Von Sabine Niestertund

Eine offene Gesprächsrunde für Eltern und Interessierte bieten Dr. Barbara Herrmann und Bürgermeister Robert Wenking (r.) ab dem 10. Oktober in Horstmar an. Die psychologische Begleitung übernimmt Lebensberater Guido Dielen.Foto: Sabine Niestert Foto: Foto: Sabine Niestert

Es gibt Menschen, die hören, sehen und lesen bewusst keine Nachrichten mehr. Die Hiobsbotschaften über den Krieg in der Ukraine, die Klima-, Energie- und Stromkrise oder Corona sind einfach zu belastend für sie. Noch verheerender dürften die Auswirkungen für den Nachwuchs sein. Der Frage „Was machen die aktuellen Krisen mit unserem Kind?“ geht eine offene Gesprächsrunde mit psychologischer Begleitung für Eltern und Interessierte nach. Diese bieten das Kulturforum Steinfurt und die Stadt Horstmar als Kooperationspartner ab dem 10. Oktober in der Burgmannstadt an.

„Wir hören die Sorgen von vielen Familien, die total unter Druck stehen“, begründet Bürgermeister Robert Wenking während einer Pressekonferenz mit Direktorin Dr. Barbara Herrmann im Rathaus die Initiative, vor Ort so ein Angebot zu machen, das den Eltern helfen soll, sich auszutauschen und Hilfe zu finden. Zur Seite wird den Teilnehmenden dabei Guido Dielen stehen.

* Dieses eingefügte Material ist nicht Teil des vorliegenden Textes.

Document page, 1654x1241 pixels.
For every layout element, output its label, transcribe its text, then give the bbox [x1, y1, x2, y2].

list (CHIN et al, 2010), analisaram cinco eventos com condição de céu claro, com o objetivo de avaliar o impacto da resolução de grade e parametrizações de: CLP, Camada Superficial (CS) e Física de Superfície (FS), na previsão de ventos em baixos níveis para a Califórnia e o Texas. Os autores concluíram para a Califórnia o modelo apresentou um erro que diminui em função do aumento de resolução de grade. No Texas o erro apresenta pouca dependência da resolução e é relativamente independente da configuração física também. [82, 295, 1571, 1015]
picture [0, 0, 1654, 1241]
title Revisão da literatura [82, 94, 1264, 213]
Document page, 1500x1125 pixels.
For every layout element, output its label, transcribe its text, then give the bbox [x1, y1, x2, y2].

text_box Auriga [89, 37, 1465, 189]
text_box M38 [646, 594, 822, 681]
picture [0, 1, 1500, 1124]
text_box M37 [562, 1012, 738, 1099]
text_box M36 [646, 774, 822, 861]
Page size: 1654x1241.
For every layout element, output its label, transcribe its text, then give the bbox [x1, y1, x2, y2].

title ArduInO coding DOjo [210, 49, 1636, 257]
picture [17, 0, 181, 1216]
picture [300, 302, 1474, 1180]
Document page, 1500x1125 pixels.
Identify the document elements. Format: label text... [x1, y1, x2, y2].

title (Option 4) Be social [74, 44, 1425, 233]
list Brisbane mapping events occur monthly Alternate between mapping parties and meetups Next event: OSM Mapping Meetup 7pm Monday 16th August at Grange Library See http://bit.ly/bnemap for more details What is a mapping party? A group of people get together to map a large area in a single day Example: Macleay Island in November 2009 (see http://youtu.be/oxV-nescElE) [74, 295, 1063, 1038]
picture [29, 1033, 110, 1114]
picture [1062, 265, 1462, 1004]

„Wir haben nach einem Referenten mit dem entsprechenden Know-how gesucht“, stellt Barbara Herrmann den Fachmann vor, der seit vielen Jahren in verschiedenen psychologischen Beratungszentren in der Familie-, Paar- und Sexualberatung sowie als freier Psychologe arbeitet. An insgesamt sechs Abenden wird der Lebensberater die Gesprächsrunde mit 15 Teilnehmenden leiten, die im Pfarrzentrum Bochorster Hof stattfinden soll.

In der Runde wird der Kognitionswissenschaftler ein offenes Ohr für die Sorgen und Nöte der Eltern haben, die sich fragen, wie sie ihrem Nachwuchs am besten beistehen können. „Alles, was Vertrauen schafft, ist gut“, betont der Psychologe, der bedauert, dass es nur wenige Angebote gibt, um die Familien zu unterstützen. Um so glücklicher ist Bürgermeister Wenking, dass es in seiner Stadt ab Oktober ein niederschwelliges Angebot gibt, das etwas gegensteuern soll.

Immerhin fürchten Bildungsforscher, dass die Auswirkungen der Corona-Pandemie sich bei vielen jungen Menschen zu latenten Belastungen verdichten, die sie ohne professionelle Hilfe nicht verarbeiten können.

„Was sind die größten Sorgen der Kinder?“, „Was sind erste Warnsignale?“ und „Wie reagiert man am besten?“, sind mögliche Themen, die während der sechs Gesprächsabende aufgegriffen werden können. Die Einheiten können übrigens auch einzeln gebucht werden. Jedoch ist zu jedem der Termine, die am 10. Oktober, am 14. November, am 16. Januar, am 13. Februar und am 13. März, jeweils von 19 bis 20.45 Uhr vorgesehen sind, eine neue Anmeldung unter Telefon 0 25 51/1 48 20 erforderlich.

„Es gibt auch etwas zu essen“, kündigt Barbara Herrmann an, dass den Teilnehmenden ein kleiner Snack und Getränke gereicht werden sollen.